Stored records
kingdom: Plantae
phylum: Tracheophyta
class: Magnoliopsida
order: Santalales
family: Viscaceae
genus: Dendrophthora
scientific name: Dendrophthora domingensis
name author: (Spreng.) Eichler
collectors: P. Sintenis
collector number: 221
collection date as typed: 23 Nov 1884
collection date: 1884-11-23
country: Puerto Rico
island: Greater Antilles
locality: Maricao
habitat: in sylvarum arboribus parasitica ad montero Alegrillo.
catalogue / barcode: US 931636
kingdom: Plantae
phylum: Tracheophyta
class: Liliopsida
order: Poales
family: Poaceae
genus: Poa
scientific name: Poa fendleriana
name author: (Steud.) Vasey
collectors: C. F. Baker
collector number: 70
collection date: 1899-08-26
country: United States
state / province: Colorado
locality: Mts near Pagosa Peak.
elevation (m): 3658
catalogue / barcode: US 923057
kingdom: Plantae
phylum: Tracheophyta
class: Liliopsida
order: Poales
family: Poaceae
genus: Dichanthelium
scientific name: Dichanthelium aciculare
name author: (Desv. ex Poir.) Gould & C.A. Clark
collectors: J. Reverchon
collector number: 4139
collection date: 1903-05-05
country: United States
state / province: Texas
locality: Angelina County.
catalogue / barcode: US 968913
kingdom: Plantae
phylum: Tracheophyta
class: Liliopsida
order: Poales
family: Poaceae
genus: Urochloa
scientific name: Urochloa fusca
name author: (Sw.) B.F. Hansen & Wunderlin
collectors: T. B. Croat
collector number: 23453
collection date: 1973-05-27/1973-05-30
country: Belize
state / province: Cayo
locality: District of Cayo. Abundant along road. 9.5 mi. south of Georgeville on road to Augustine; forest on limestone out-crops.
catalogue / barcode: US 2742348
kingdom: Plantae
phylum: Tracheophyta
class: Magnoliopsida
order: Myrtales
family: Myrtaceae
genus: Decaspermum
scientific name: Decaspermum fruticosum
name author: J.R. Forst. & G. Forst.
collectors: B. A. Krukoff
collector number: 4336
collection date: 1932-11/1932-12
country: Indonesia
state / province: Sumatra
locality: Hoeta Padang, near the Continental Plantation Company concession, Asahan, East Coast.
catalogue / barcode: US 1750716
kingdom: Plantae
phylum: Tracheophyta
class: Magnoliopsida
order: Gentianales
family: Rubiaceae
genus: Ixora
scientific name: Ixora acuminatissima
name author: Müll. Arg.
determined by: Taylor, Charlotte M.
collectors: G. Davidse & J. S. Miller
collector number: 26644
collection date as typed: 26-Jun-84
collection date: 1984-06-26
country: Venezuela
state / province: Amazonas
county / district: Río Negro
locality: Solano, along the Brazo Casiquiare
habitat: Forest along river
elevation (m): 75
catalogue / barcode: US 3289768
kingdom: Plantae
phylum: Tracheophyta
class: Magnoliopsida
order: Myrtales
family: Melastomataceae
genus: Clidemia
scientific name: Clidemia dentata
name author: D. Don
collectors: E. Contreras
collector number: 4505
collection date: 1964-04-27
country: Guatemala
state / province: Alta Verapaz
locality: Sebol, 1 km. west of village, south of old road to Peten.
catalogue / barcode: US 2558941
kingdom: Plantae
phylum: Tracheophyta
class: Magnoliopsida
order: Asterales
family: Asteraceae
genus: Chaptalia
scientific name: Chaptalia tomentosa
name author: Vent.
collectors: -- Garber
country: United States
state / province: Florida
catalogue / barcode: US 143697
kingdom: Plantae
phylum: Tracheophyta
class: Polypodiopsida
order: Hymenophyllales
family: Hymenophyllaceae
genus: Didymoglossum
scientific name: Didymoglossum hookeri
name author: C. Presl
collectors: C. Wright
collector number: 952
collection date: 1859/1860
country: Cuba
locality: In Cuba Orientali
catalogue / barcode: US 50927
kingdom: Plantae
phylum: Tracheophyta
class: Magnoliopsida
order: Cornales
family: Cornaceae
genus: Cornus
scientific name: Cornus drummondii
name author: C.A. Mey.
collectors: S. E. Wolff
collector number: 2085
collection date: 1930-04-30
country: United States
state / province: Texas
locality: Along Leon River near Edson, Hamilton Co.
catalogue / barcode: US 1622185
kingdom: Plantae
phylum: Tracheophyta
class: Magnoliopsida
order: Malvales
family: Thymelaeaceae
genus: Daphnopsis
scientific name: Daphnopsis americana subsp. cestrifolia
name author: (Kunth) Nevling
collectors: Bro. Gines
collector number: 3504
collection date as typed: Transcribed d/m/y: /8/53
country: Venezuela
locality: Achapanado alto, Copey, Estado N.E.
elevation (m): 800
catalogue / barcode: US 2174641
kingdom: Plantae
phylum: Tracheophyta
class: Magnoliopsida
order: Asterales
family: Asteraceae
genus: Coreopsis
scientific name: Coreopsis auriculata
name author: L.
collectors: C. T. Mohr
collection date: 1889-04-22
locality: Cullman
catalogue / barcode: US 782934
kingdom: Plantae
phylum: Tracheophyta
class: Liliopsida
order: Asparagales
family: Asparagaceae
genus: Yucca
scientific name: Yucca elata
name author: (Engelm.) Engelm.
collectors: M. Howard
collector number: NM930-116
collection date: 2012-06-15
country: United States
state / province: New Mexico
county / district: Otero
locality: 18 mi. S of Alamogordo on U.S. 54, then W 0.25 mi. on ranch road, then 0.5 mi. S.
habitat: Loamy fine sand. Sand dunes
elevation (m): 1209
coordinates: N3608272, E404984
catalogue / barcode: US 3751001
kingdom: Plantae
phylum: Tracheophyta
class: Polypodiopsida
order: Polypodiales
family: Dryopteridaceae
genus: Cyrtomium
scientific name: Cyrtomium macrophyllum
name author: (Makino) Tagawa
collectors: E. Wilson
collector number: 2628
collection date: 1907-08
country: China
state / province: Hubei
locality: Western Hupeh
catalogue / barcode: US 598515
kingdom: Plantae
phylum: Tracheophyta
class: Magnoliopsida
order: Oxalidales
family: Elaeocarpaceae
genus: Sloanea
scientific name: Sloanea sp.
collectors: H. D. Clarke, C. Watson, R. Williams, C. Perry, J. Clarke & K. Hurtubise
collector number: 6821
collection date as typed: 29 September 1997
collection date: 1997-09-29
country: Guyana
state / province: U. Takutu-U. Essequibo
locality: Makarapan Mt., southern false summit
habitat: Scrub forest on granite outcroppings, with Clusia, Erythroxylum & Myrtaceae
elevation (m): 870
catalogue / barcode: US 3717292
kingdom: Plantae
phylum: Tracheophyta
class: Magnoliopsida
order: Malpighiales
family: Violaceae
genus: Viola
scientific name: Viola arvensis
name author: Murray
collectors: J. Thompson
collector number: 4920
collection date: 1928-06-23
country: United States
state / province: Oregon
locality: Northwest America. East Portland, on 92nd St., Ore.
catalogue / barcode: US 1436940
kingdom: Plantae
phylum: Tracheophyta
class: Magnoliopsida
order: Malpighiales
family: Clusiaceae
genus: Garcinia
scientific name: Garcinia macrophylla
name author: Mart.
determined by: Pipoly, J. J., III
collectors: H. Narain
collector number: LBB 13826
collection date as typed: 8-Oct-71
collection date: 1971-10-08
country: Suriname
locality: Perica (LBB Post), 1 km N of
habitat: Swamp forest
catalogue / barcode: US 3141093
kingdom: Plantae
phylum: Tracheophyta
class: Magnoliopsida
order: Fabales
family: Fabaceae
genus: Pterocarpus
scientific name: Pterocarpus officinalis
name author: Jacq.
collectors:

§ Exercise brief
Turn every line of all the items above into a single numbered list, leaving out any blank lines.

§ Result
1. kingdom: Plantae
2. phylum: Tracheophyta
3. class: Magnoliopsida
4. order: Santalales
5. family: Viscaceae
6. genus: Dendrophthora
7. scientific name: Dendrophthora domingensis
8. name author: (Spreng.) Eichler
9. collectors: P. Sintenis
10. collector number: 221
11. collection date as typed: 23 Nov 1884
12. collection date: 1884-11-23
13. country: Puerto Rico
14. island: Greater Antilles
15. locality: Maricao
16. habitat: in sylvarum arboribus parasitica ad montero Alegrillo.
17. catalogue / barcode: US 931636
18. kingdom: Plantae
19. phylum: Tracheophyta
20. class: Liliopsida
21. order: Poales
22. family: Poaceae
23. genus: Poa
24. scientific name: Poa fendleriana
25. name author: (Steud.) Vasey
26. collectors: C. F. Baker
27. collector number: 70
28. collection date: 1899-08-26
29. country: United States
30. state / province: Colorado
31. locality: Mts near Pagosa Peak.
32. elevation (m): 3658
33. catalogue / barcode: US 923057
34. kingdom: Plantae
35. phylum: Tracheophyta
36. class: Liliopsida
37. order: Poales
38. family: Poaceae
39. genus: Dichanthelium
40. scientific name: Dichanthelium aciculare
41. name author: (Desv. ex Poir.) Gould & C.A. Clark
42. collectors: J. Reverchon
43. collector number: 4139
44. collection date: 1903-05-05
45. country: United States
46. state / province: Texas
47. locality: Angelina County.
48. catalogue / barcode: US 968913
49. kingdom: Plantae
50. phylum: Tracheophyta
51. class: Liliopsida
52. order: Poales
53. family: Poaceae
54. genus: Urochloa
55. scientific name: Urochloa fusca
56. name author: (Sw.) B.F. Hansen & Wunderlin
57. collectors: T. B. Croat
58. collector number: 23453
59. collection date: 1973-05-27/1973-05-30
60. country: Belize
61. state / province: Cayo
62. locality: District of Cayo. Abundant along road. 9.5 mi. south of Georgeville on road to Augustine; forest on limestone out-crops.
63. catalogue / barcode: US 2742348
64. kingdom: Plantae
65. phylum: Tracheophyta
66. class: Magnoliopsida
67. order: Myrtales
68. family: Myrtaceae
69. genus: Decaspermum
70. scientific name: Decaspermum fruticosum
71. name author: J.R. Forst. & G. Forst.
72. collectors: B. A. Krukoff
73. collector number: 4336
74. collection date: 1932-11/1932-12
75. country: Indonesia
76. state / province: Sumatra
77. locality: Hoeta Padang, near the Continental Plantation Company concession, Asahan, East Coast.
78. catalogue / barcode: US 1750716
79. kingdom: Plantae
80. phylum: Tracheophyta
81. class: Magnoliopsida
82. order: Gentianales
83. family: Rubiaceae
84. genus: Ixora
85. scientific name: Ixora acuminatissima
86. name author: Müll. Arg.
87. determined by: Taylor, Charlotte M.
88. collectors: G. Davidse & J. S. Miller
89. collector number: 26644
90. collection date as typed: 26-Jun-84
91. collection date: 1984-06-26
92. country: Venezuela
93. state / province: Amazonas
94. county / district: Río Negro
95. locality: Solano, along the Brazo Casiquiare
96. habitat: Forest along river
97. elevation (m): 75
98. catalogue / barcode: US 3289768
99. kingdom: Plantae
100. phylum: Tracheophyta
101. class: Magnoliopsida
102. order: Myrtales
103. family: Melastomataceae
104. genus: Clidemia
105. scientific name: Clidemia dentata
106. name author: D. Don
107. collectors: E. Contreras
108. collector number: 4505
109. collection date: 1964-04-27
110. country: Guatemala
111. state / province: Alta Verapaz
112. locality: Sebol, 1 km. west of village, south of old road to Peten.
113. catalogue / barcode: US 2558941
114. kingdom: Plantae
115. phylum: Tracheophyta
116. class: Magnoliopsida
117. order: Asterales
118. family: Asteraceae
119. genus: Chaptalia
120. scientific name: Chaptalia tomentosa
121. name author: Vent.
122. collectors: -- Garber
123. country: United States
124. state / province: Florida
125. catalogue / barcode: US 143697
126. kingdom: Plantae
127. phylum: Tracheophyta
128. class: Polypodiopsida
129. order: Hymenophyllales
130. family: Hymenophyllaceae
131. genus: Didymoglossum
132. scientific name: Didymoglossum hookeri
133. name author: C. Presl
134. collectors: C. Wright
135. collector number: 952
136. collection date: 1859/1860
137. country: Cuba
138. locality: In Cuba Orientali
139. catalogue / barcode: US 50927
140. kingdom: Plantae
141. phylum: Tracheophyta
142. class: Magnoliopsida
143. order: Cornales
144. family: Cornaceae
145. genus: Cornus
146. scientific name: Cornus drummondii
147. name author: C.A. Mey.
148. collectors: S. E. Wolff
149. collector number: 2085
150. collection date: 1930-04-30
151. country: United States
152. state / province: Texas
153. locality: Along Leon River near Edson, Hamilton Co.
154. catalogue / barcode: US 1622185
155. kingdom: Plantae
156. phylum: Tracheophyta
157. class: Magnoliopsida
158. order: Malvales
159. family: Thymelaeaceae
160. genus: Daphnopsis
161. scientific name: Daphnopsis americana subsp. cestrifolia
162. name author: (Kunth) Nevling
163. collectors: Bro. Gines
164. collector number: 3504
165. collection date as typed: Transcribed d/m/y: /8/53
166. country: Venezuela
167. locality: Achapanado alto, Copey, Estado N.E.
168. elevation (m): 800
169. catalogue / barcode: US 2174641
170. kingdom: Plantae
171. phylum: Tracheophyta
172. class: Magnoliopsida
173. order: Asterales
174. family: Asteraceae
175. genus: Coreopsis
176. scientific name: Coreopsis auriculata
177. name author: L.
178. collectors: C. T. Mohr
179. collection date: 1889-04-22
180. locality: Cullman
181. catalogue / barcode: US 782934
182. kingdom: Plantae
183. phylum: Tracheophyta
184. class: Liliopsida
185. order: Asparagales
186. family: Asparagaceae
187. genus: Yucca
188. scientific name: Yucca elata
189. name author: (Engelm.) Engelm.
190. collectors: M. Howard
191. collector number: NM930-116
192. collection date: 2012-06-15
193. country: United States
194. state / province: New Mexico
195. county / district: Otero
196. locality: 18 mi. S of Alamogordo on U.S. 54, then W 0.25 mi. on ranch road, then 0.5 mi. S.
197. habitat: Loamy fine sand. Sand dunes
198. elevation (m): 1209
199. coordinates: N3608272, E404984
200. catalogue / barcode: US 3751001
201. kingdom: Plantae
202. phylum: Tracheophyta
203. class: Polypodiopsida
204. order: Polypodiales
205. family: Dryopteridaceae
206. genus: Cyrtomium
207. scientific name: Cyrtomium macrophyllum
208. name author: (Makino) Tagawa
209. collectors: E. Wilson
210. collector number: 2628
211. collection date: 1907-08
212. country: China
213. state / province: Hubei
214. locality: Western Hupeh
215. catalogue / barcode: US 598515
216. kingdom: Plantae
217. phylum: Tracheophyta
218. class: Magnoliopsida
219. order: Oxalidales
220. family: Elaeocarpaceae
221. genus: Sloanea
222. scientific name: Sloanea sp.
223. collectors: H. D. Clarke, C. Watson, R. Williams, C. Perry, J. Clarke & K. Hurtubise
224. collector number: 6821
225. collection date as typed: 29 September 1997
226. collection date: 1997-09-29
227. country: Guyana
228. state / province: U. Takutu-U. Essequibo
229. locality: Makarapan Mt., southern false summit
230. habitat: Scrub forest on granite outcroppings, with Clusia, Erythroxylum & Myrtaceae
231. elevation (m): 870
232. catalogue / barcode: US 3717292
233. kingdom: Plantae
234. phylum: Tracheophyta
235. class: Magnoliopsida
236. order: Malpighiales
237. family: Violaceae
238. genus: Viola
239. scientific name: Viola arvensis
240. name author: Murray
241. collectors: J. Thompson
242. collector number: 4920
243. collection date: 1928-06-23
244. country: United States
245. state / province: Oregon
246. locality: Northwest America. East Portland, on 92nd St., Ore.
247. catalogue / barcode: US 1436940
248. kingdom: Plantae
249. phylum: Tracheophyta
250. class: Magnoliopsida
251. order: Malpighiales
252. family: Clusiaceae
253. genus: Garcinia
254. scientific name: Garcinia macrophylla
255. name author: Mart.
256. determined by: Pipoly, J. J., III
257. collectors: H. Narain
258. collector number: LBB 13826
259. collection date as typed: 8-Oct-71
260. collection date: 1971-10-08
261. country: Suriname
262. locality: Perica (LBB Post), 1 km N of
263. habitat: Swamp forest
264. catalogue / barcode: US 3141093
265. kingdom: Plantae
266. phylum: Tracheophyta
267. class: Magnoliopsida
268. order: Fabales
269. family: Fabaceae
270. genus: Pterocarpus
271. scientific name: Pterocarpus officinalis
272. name author: Jacq.
273. collectors:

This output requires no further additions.